Hunter hatte ihn einfach ausgesetzt, irgendwo im Nirgendwo, und Emrys versuchte, sich zurechtzufinden. Es war kühl, winterlich beinahe, und deshalb vermutete er, dass er weit von zu Hause weg sein musste, war es dort doch Sommer und sehr heiß gewesen. Die Flora war auch vollkommen anders … … und je länger er die lange Straße entlangging, desto sicherer wurde er sich: er befand sich nicht mehr in Großbritannien.

Diese ganze Geschichte war so unendlich verstörend. Emrys funktionierte auf Autopilot, wanderte einfach die Straße entlang, auf nackten Füßen in der Hoffnung, schnellstmöglich Zivilisation zu entdecken. Dem nichtmagischen Auge blieb die Zufahrt verborgen, die zum ausladenden Haus der Hillwalkers führte – doch das Schicksal meinte es gut mit ihm. So glaubte er zumindest.
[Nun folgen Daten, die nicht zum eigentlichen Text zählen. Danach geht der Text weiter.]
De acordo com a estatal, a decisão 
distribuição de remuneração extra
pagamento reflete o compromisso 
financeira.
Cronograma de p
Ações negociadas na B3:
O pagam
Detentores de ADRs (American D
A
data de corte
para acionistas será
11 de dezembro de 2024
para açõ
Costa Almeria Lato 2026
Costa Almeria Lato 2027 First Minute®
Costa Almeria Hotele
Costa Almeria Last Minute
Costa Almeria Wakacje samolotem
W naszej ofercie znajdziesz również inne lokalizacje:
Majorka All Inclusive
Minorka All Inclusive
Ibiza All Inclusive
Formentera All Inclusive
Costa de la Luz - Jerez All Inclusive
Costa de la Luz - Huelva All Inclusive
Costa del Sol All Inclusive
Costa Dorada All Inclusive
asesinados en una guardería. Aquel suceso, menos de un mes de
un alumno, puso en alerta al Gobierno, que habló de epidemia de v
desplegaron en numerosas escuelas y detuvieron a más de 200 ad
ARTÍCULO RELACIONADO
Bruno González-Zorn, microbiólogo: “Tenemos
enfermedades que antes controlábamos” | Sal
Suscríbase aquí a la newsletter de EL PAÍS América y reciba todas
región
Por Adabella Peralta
An diesem seltsamen Tag fand er tatsächlich seine neue Familie. Patrick Hillwalker war auf dem Heimweg von der Arbeit und gabelte den verängstigten Zwölfjährigen auf, der vollkommen hilflos in behelfsmäßiger Kleidung vor der Auffahrt zu seinem Haus entlang schlingerte. Die Wärme des Familienvaters stand im krassen Kontrast zu dem, was Emrys in seinem jungen Leben bereits hatte erdulden müssen und schnell ließ er sich von der Hillwalker-Familie einlullen.

Er wurde nicht wirklich zu einem Teil der Familie – und gleichzeitig irgendwie schon.

Er war nicht wirklich ein Diener – und trotzdem nicht viel mehr als ein Butler, der Junge für alles eben.

Und er war auch nicht wirklich willkommen – und dennoch fühlte er sich geliebt.
 

Diese Gegensätze begleiteten ihn von Beginn an; was sich nie veränderte, war der unbedingte Wunsch, Patrick und seinen Kindern von Nutzen zu sein.

Emrys entdeckte, dass er gerne nützlich war und dass er nichts dagegen hatte, ausgenutzt zu werden. Es war weit entfernt von dem Missbrauch, dem er seit jüngster Kindheit ausgesetzt war, aber für einen neutralen Beobachter auch nicht viel besser. Emrys selbst verstand nicht, dass sein Wunsch, der Familie von Nutzen zu sein, schlussendlich sein Todesurteil sein würde.

Oder aber der Beginn eines neuen Kapitels in seinem Leben. Das kam ganz auf ihn an.

Und auf die Rolle, die dem Tüftler vom Schicksal zugeschrieben werden würde. Denn die Schicksale der beiden jungen Männer liefen unweigerlich zusammen – auf die eine oder andere Art.